Its not the number of cars in a unit - its where the pantograph is that counts, and you cannot always work on the basis units with a single pantograph will always be a certain way round

 

On a 3 x 20m car unit, the pantograph will be at one end of the intermediate car - when two 3 car units are coupled together gives a minimum of around 45m between pantographs.

 

On a 4 x20m car unit, coupled to a 3 car unit, the minimum spacing will be around 70m, while a 4 car coupled to a 2 car gives a minimum of 50m

 

On a 2 car unit, even if the pantograph is mounted towards the middle of the unit, then with two units coupled together you only get around around 30m between pantographs. this is likely to be too short to allow running at linespeed on the likes of the GWML - which in turn impacts on timetabling and pathing.

 

Of course one solution is to do as the class 800s do and have a pantograph at each end - thus allowing spacing to be increased to the maximum regardless of how, and what configuration of units are coupled, this however increases costs (as does developing a bespoke vehicle - all current EMU designs do not allow for less than a 3 car configuration) which is really the nub of the situation.

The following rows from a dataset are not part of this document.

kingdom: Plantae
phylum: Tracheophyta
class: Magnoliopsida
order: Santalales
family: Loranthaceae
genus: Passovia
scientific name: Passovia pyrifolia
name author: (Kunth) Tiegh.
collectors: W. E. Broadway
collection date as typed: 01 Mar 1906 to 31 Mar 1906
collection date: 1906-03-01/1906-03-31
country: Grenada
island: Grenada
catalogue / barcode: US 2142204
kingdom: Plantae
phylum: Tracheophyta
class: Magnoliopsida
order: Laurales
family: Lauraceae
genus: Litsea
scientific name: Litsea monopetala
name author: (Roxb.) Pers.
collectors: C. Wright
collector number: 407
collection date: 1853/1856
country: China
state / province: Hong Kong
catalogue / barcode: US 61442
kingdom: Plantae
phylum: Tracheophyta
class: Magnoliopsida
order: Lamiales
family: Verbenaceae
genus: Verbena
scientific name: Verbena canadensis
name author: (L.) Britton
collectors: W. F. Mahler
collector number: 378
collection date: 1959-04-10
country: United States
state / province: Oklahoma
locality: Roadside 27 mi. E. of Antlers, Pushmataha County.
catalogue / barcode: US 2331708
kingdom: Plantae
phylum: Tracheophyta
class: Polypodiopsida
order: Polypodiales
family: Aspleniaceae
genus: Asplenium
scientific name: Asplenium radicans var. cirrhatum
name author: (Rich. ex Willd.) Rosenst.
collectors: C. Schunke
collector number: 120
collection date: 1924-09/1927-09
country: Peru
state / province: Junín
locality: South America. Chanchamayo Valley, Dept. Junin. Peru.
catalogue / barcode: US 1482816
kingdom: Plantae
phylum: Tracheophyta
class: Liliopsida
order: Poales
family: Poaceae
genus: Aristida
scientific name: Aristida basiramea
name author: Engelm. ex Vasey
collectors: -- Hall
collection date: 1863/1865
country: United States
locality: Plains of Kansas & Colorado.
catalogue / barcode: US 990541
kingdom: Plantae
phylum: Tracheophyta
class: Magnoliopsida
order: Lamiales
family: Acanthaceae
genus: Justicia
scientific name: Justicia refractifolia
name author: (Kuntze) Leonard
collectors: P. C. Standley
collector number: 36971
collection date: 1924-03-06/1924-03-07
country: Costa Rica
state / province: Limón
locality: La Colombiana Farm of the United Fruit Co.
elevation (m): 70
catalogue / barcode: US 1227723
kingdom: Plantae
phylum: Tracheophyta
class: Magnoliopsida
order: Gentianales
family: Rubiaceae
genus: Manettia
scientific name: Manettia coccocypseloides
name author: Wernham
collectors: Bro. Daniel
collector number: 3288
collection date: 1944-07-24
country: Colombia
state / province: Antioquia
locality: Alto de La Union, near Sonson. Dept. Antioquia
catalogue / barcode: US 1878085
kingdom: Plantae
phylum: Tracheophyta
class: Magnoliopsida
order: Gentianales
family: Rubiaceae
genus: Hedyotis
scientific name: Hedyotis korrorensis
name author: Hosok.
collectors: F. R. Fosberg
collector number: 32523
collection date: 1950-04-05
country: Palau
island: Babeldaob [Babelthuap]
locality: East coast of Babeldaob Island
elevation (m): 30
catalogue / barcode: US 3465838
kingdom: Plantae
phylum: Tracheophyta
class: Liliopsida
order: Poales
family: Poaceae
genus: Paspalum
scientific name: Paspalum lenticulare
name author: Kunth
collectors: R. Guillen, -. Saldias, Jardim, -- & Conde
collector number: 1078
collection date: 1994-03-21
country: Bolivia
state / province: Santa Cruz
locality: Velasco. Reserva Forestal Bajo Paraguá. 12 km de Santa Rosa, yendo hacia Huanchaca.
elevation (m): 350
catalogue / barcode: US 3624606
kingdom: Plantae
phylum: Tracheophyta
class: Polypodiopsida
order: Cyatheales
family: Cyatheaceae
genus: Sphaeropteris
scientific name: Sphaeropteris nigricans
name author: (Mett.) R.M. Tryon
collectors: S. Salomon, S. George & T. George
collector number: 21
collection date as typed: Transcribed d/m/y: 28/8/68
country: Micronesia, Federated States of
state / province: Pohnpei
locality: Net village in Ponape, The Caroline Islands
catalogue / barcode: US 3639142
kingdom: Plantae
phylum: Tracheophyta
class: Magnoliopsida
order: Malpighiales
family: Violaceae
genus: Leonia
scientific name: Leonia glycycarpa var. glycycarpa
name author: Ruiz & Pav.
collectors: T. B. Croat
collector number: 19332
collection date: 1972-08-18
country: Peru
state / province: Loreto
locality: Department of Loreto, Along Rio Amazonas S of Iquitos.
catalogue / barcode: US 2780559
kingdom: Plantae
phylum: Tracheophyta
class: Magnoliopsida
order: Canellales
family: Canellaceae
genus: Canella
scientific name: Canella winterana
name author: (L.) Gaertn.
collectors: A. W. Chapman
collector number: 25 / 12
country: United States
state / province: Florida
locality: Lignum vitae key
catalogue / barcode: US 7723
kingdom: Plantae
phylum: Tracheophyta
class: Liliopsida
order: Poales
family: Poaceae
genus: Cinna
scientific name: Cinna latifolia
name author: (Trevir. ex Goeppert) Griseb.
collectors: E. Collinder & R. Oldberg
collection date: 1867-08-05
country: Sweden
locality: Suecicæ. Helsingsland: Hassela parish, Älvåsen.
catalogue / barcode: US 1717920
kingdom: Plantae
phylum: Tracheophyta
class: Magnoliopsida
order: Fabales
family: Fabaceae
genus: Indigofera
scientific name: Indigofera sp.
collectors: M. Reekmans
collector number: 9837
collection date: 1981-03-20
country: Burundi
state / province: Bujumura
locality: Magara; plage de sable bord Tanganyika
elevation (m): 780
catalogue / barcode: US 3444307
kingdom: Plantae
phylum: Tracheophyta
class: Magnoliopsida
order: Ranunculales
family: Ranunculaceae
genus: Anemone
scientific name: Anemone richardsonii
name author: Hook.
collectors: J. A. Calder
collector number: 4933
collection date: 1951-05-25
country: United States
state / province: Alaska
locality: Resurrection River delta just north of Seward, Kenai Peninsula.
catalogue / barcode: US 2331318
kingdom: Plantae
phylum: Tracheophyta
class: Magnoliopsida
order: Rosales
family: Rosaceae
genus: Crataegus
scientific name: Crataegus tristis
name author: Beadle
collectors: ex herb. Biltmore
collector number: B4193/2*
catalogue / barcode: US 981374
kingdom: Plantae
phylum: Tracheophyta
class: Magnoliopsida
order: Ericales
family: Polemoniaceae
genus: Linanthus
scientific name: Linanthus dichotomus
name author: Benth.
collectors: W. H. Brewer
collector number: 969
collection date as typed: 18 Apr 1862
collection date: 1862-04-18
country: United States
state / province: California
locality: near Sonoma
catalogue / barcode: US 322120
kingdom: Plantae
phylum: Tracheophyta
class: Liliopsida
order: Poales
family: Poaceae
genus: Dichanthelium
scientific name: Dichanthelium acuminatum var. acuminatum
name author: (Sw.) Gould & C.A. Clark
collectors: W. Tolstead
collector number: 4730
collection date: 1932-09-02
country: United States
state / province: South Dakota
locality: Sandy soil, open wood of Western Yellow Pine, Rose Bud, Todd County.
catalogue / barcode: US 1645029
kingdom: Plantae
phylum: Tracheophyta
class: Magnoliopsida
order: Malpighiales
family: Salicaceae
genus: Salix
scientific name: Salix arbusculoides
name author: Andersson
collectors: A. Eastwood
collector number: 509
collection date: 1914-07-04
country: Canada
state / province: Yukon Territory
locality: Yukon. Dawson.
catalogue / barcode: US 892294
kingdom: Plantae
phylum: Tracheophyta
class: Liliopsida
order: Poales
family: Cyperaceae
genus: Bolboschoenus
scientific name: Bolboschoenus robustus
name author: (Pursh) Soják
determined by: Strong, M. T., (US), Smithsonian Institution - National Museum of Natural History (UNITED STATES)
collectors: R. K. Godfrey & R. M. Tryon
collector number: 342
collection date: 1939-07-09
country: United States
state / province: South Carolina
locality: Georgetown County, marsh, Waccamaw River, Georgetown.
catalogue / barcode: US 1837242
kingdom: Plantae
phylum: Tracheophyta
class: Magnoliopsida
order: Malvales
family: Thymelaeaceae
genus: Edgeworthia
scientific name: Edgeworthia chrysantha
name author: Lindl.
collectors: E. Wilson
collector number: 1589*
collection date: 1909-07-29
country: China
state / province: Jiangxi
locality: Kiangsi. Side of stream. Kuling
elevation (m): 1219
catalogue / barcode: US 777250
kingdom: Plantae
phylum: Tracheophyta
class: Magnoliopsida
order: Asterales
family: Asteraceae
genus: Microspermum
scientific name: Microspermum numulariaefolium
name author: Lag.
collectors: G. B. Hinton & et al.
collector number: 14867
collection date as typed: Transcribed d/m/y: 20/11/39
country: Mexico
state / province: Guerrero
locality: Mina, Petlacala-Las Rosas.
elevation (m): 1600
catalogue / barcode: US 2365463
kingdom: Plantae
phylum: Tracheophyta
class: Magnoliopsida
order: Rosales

Longer vehicle lengths (e.g. 23m rather than 20m) also help.

 

However you try and dress it up, 2 car EMUs are simply NOT a viable option (in NCR terms) for UK OLE operations and as such will NOT be appearing on the GWML or annoyware else! If you want to get rid of diesels from the Marlow branch then you are looking at battery propulsion or hydrogen fuelled conversions (or new builds tagged on to an order for another operator.

 

Which all makes me wonder on earth we go on with the combinations of 2- and 4-car units on the Clacton services, or the 3x325 sets which bat up and down the WCML at speeds in the 70s creating more wire disturbance than anything else. Or, for that matter, 2x86s in any one of three combinations. I'm not convinced, although if anyone can produce a clearly explained argument for why these combinations cannot be operated, I'll give them a hearing.